Arda Inegol, Web Editor

Pete “Maverick” Mitchell (Tom Cruise) attempts to escape the bombarded plant through a huge G-drop from a mountain. (Paramount Pictures)

Exactly 36 years after the release of its predecessor, “Top Gun,” which many consider a classic today, “Top Gun: Maverick” finally hit theaters after a two-year delay. Thrilling from start to finish, this blockbuster arrived on the big screen on Memorial Day weekend, and fans were thrilled to ‌see this highly-anticipated movie. After many superhero movies overwhelmed by aliens and space gloves, it was a breath of fresh air to see an old-fashioned blockbuster made with simplicity and good screenwriting. “Maverick” has grossed almost $1.4 billion at the box office, and that’s because, frankly, it’s better than the original.

After hearing that Paramount was making a sequel to “Top Gun,” I was not sure if they could successfully build on a classic from more than 35 years ago. Nonetheless, just after seeing the first trailer’s electrifying dogfight scenes, I knew I would be in for a treat.

As the box office numbers prove, Tom Cruise, who returns as Pete “Maverick” Mitchell, is undisputedly one of the most successful and groundbreaking actors of all time. His resume speaks for itself — the “Mission: Impossible” franchise, “Risky Business,” “The Last Samurai” and “Edge of Tomorrow” — and proves his ability to create consistent box-office hits. In the case of “Top Gun: Maverick,” Cruise slides smoothly back into the starring role, almost like it was yesterday that he vied with Iceman and buried Goose. Just like in the original, Cruise performs his own stunts and his dedication to fly an actual plane at the end of the film furthers the movie’s realism and excites its viewers.

Although Cruise’s acting is superb, the film has great performances all around. Penny, played by Jennifer Connelly, is Maverick’s newest love interest. She is supportive, understanding and, at times, hilarious, making the movie more heartfelt and fun. Granted, the performance that stands out the most is delivered by Miles Teller as Bradley “Rooster” Bradshaw. Rooster and Maverick’s relationship cleverly avoids the stereotypical brotherly wingman bond; initially, Rooster despises Maverick for pulling his papers from the Top Gun Academy. But of course, by the end of the film, Cruise and Teller comfortably form a father-son relationship.
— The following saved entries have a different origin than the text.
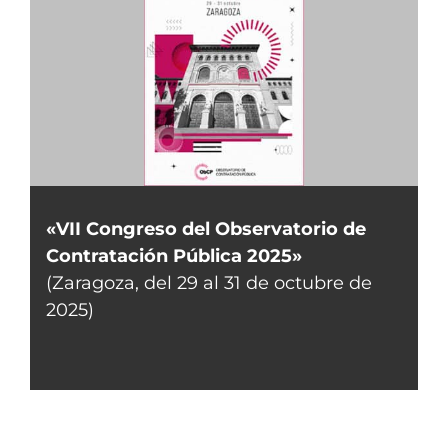
«VII Congreso del Observatorio de
Contratación Pública 2025»
(Zaragoza, del 29 al 31 de octubre de
2025)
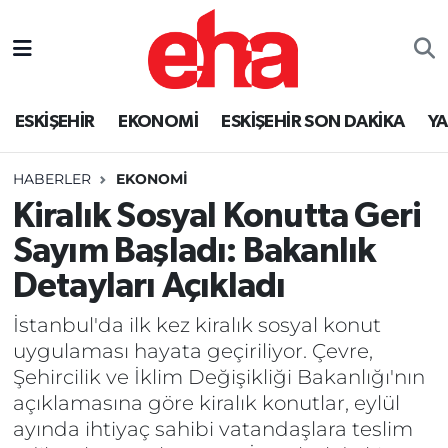
ESKİŞEHİR
EKONOMİ
ESKİŞEHİR SON DAKİKA
Y
HABERLER
EKONOMİ
Kiralık Sosyal Konutta Geri
Sayım Başladı: Bakanlık
Detayları Açıkladı
İstanbul'da ilk kez kiralık sosyal konut
uygulaması hayata geçiriliyor. Çevre,
Şehircilik ve İklim Değişikliği Bakanlığı'nın
açıklamasına göre kiralık konutlar, eylül
ayında ihtiyaç sahibi vatandaşlara teslim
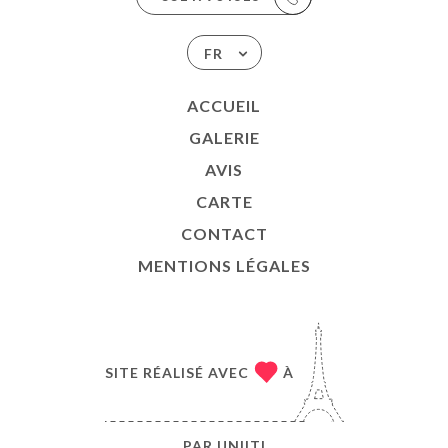
FR
ACCUEIL
GALERIE
AVIS
CARTE
CONTACT
MENTIONS LÉGALES
SITE RÉALISÉ AVEC
À
PAR
UNIITI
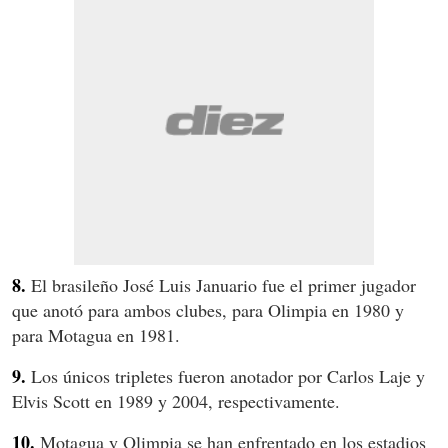
8.
El brasileño José Luis Januario fue el primer jugador
que anotó para ambos clubes, para Olimpia en 1980 y
para Motagua en 1981.
9.
Los únicos tripletes fueron anotador por Carlos Laje y
Elvis Scott en 1989 y 2004, respectivamente.
10.
Motagua y Olimpia se han enfrentado en los estadios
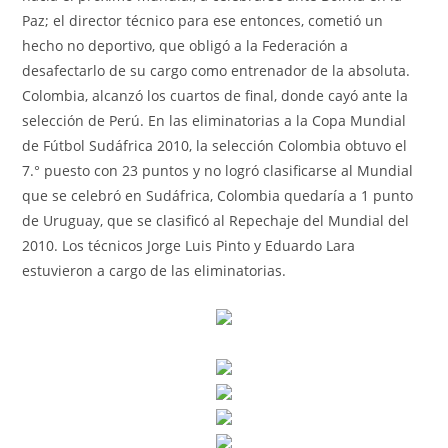
Paz; el director técnico para ese entonces, cometió un
hecho no deportivo, que obligó a la Federación a
desafectarlo de su cargo como entrenador de la absoluta.
Colombia, alcanzó los cuartos de final, donde cayó ante la
selección de Perú. En las eliminatorias a la Copa Mundial
de Fútbol Sudáfrica 2010, la selección Colombia obtuvo el
7.° puesto con 23 puntos y no logró clasificarse al Mundial
que se celebró en Sudáfrica, Colombia quedaría a 1 punto
de Uruguay, que se clasificó al Repechaje del Mundial del
2010. Los técnicos Jorge Luis Pinto y Eduardo Lara
estuvieron a cargo de las eliminatorias.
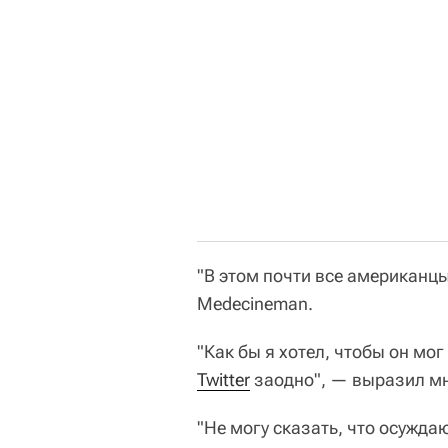
"В этом почти все американц
Medecineman.
"Как бы я хотел, чтобы он мо
Twitter
заодно", — выразил мне
"Не могу сказать, что осуждаю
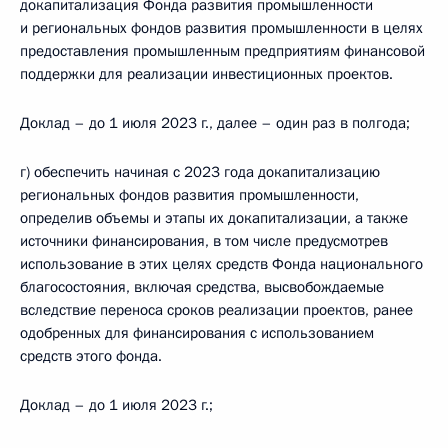
докапитализация Фонда развития промышленности
и региональных фондов развития промышленности в целях
предоставления промышленным предприятиям финансовой
поддержки для реализации инвестиционных проектов.
Доклад – до 1 июля 2023 г., далее – один раз в полгода;
г) обеспечить начиная с 2023 года докапитализацию
региональных фондов развития промышленности,
определив объемы и этапы их докапитализации, а также
источники финансирования, в том числе предусмотрев
использование в этих целях средств Фонда национального
благосостояния, включая средства, высвобождаемые
вследствие переноса сроков реализации проектов, ранее
одобренных для финансирования с использованием
средств этого фонда.
Доклад – до 1 июля 2023 г.;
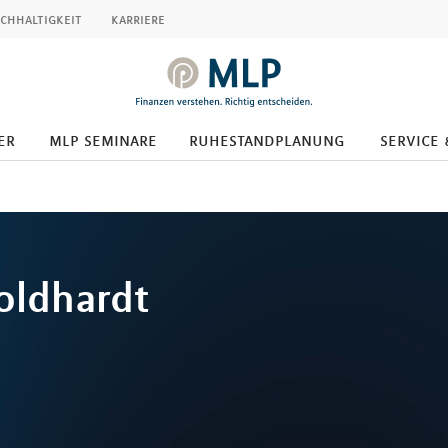
chhaltigkeit
karriere
er
mlp seminare
ruhestandplanung
service 
oldhardt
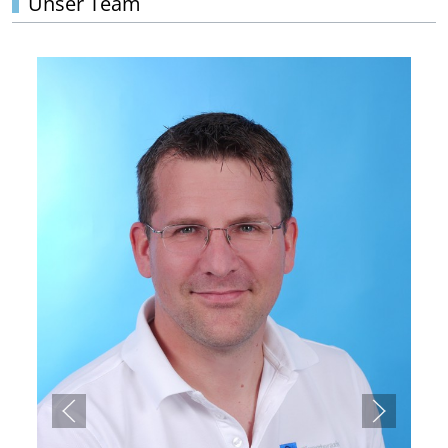
Unser Team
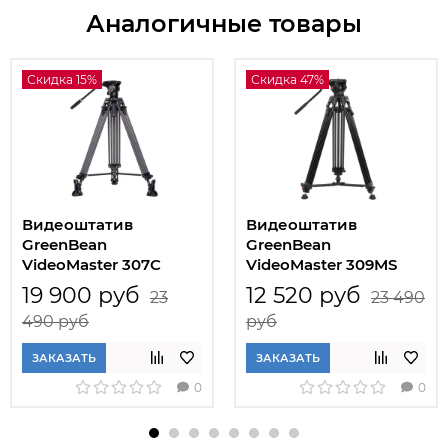
Аналогичные товары
Скидка 15%
Скидка 47%
Видеоштатив
Видеоштатив
GreenBean
GreenBean
VideoMaster 307C
VideoMaster 309MS
карбоновый
19 900 руб
12 520 руб
23
23 490
490 руб
руб
ЗАКАЗАТЬ
ЗАКАЗАТЬ
0
0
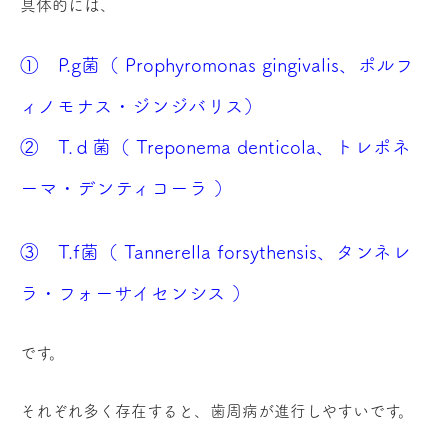
具体的には、
① P.g菌（ Prophyromonas gingivalis、ポルフ
ィノモナス・ジンジバリス）
② T.ｄ菌（ Treponema denticola、トレポネ
ーマ・デンティコーラ ）
③ T.f菌（ Tannerella forsythensis、タンネレ
ラ・フォーサイセンシス ）
です。
それぞれ多く存在すると、歯周病が進行しやすいです。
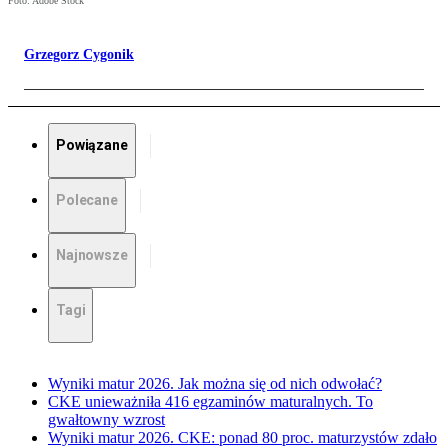
Foto: Adobe Stock
Grzegorz Cygonik
Powiązane
Polecane
Najnowsze
Tagi
Wyniki matur 2026. Jak można się od nich odwołać?
CKE unieważniła 416 egzaminów maturalnych. To
gwałtowny wzrost
Wyniki matur 2026. CKE: ponad 80 proc. maturzystów zdało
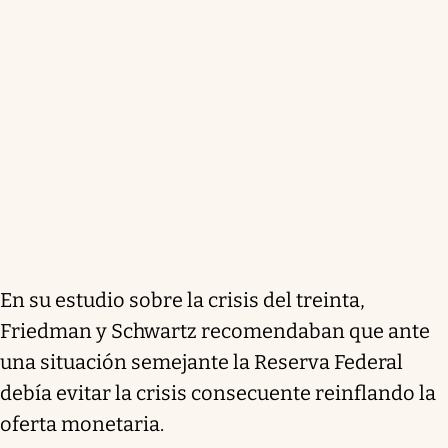
En su estudio sobre la crisis del treinta,
Friedman y Schwartz recomendaban que ante
una situación semejante la Reserva Federal
debía evitar la crisis consecuente reinflando la
oferta monetaria.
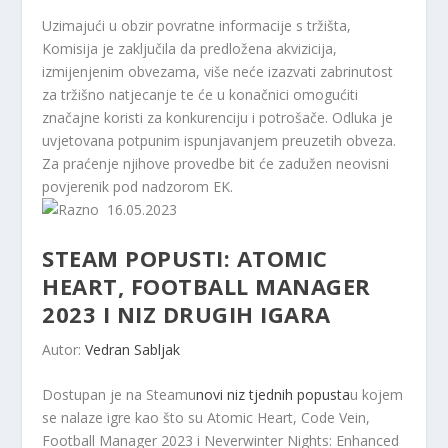
Uzimajući u obzir povratne informacije s tržišta,
Komisija je zaključila da predložena akvizicija,
izmijenjenim obvezama, više neće izazvati zabrinutost
za tržišno natjecanje te će u konačnici omogućiti
značajne koristi za konkurenciju i potrošače. Odluka je
uvjetovana potpunim ispunjavanjem preuzetih obveza.
Za praćenje njihove provedbe bit će zadužen neovisni
povjerenik pod nadzorom EK.
16.05.2023
STEAM POPUSTI: ATOMIC
HEART, FOOTBALL MANAGER
2023 I NIZ DRUGIH IGARA
Autor:
Vedran Sabljak
Dostupan je na Steamu
novi niz tjednih popusta
u kojem
se nalaze igre kao što su Atomic Heart, Code Vein,
Football Manager 2023 i Neverwinter Nights: Enhanced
The bond Cruise and Teller develop on screen doesn’t feel cliché, it feels real — an effect that only a few movies successfully pull off.

Maverick (Tom Cruise) and Penny (Jennifer Connelly) ride a motorcycle through the roads of Southern California. (Paramount Pictures)

Director Joseph Kosinski’s sparing use of computer-generated imagery (CGI) sets “Maverick” apart from other modern action movies. In the movie, the actors fly actual planes and perform real stunts, conveying a unique sense of realism and emotionally immersing viewers. Towards the end of the film, Maverick and Rooster hug each other with a sense of compassion, and the warmth of the scene permeates the theater. Kosinski flourishes where most modern films struggle; the moment feels perfectly natural. The film’s elegance lies in its simplicity and relatability: “Maverick” is a welcome reminder that thoughtful acting and writing  — not technology — can turn our seats into fighter jet cockpits.